[START DATASET CONTENT]

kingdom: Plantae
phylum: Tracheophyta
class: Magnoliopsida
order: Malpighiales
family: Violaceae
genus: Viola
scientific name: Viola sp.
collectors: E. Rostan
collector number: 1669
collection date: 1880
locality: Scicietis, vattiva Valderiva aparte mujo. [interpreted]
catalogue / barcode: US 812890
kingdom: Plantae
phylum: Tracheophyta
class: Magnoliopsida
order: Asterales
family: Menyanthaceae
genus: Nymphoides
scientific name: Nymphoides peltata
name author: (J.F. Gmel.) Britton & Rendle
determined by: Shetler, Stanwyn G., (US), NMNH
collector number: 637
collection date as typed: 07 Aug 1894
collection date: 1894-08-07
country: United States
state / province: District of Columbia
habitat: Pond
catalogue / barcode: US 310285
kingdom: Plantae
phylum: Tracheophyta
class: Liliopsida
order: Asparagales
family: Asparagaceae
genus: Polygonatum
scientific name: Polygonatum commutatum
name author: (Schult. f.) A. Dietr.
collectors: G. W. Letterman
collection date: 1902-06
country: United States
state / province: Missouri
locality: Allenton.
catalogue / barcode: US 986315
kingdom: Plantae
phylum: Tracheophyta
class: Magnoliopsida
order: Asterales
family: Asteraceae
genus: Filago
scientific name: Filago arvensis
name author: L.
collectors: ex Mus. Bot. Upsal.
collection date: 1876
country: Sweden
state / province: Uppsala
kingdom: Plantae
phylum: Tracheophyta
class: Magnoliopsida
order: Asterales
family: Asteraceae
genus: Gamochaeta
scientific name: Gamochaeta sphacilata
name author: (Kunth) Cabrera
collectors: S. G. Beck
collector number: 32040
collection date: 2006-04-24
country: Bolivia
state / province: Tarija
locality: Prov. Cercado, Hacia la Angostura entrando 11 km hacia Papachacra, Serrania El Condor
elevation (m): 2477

[END DATASET CONTENT]

### PROBLEM STATEMENT
Convert all of the items above into a two-column CSV with the headers "field" and "value", giving one row for each line. Enclose each field and each value in double quotes, and replace any line breaks with spaces.

### TASK SOLUTION
field,value
"kingdom:","Plantae"
"phylum:","Tracheophyta"
"class:","Magnoliopsida"
"order:","Malpighiales"
"family:","Violaceae"
"genus:","Viola"
"scientific name:","Viola sp."
"collectors:","E. Rostan"
"collector number:","1669"
"collection date:","1880"
"locality:","Scicietis, vattiva Valderiva aparte mujo. [interpreted]"
"catalogue / barcode:","US 812890"
"kingdom:","Plantae"
"phylum:","Tracheophyta"
"class:","Magnoliopsida"
"order:","Asterales"
"family:","Menyanthaceae"
"genus:","Nymphoides"
"scientific name:","Nymphoides peltata"
"name author:","(J.F. Gmel.) Britton & Rendle"
"determined by:","Shetler, Stanwyn G., (US), NMNH"
"collector number:","637"
"collection date as typed:","07 Aug 1894"
"collection date:","1894-08-07"
"country:","United States"
"state / province:","District of Columbia"
"habitat:","Pond"
"catalogue / barcode:","US 310285"
"kingdom:","Plantae"
"phylum:","Tracheophyta"
"class:","Liliopsida"
"order:","Asparagales"
"family:","Asparagaceae"
"genus:","Polygonatum"
"scientific name:","Polygonatum commutatum"
"name author:","(Schult. f.) A. Dietr."
"collectors:","G. W. Letterman"
"collection date:","1902-06"
"country:","United States"
"state / province:","Missouri"
"locality:","Allenton."
"catalogue / barcode:","US 986315"
"kingdom:","Plantae"
"phylum:","Tracheophyta"
"class:","Magnoliopsida"
"order:","Asterales"
"family:","Asteraceae"
"genus:","Filago"
"scientific name:","Filago arvensis"
"name author:","L."
"collectors:","ex Mus. Bot. Upsal."
"collection date:","1876"
"country:","Sweden"
"state / province:","Uppsala"
"kingdom:","Plantae"
"phylum:","Tracheophyta"
"class:","Magnoliopsida"
"order:","Asterales"
"family:","Asteraceae"
"genus:","Gamochaeta"
"scientific name:","Gamochaeta sphacilata"
"name author:","(Kunth) Cabrera"
"collectors:","S. G. Beck"
"collector number:","32040"
"collection date:","2006-04-24"
"country:","Bolivia"
"state / province:","Tarija"
"locality:","Prov. Cercado, Hacia la Angostura entrando 11 km hacia Papachacra, Serrania El Condor"
"elevation (m):","2477"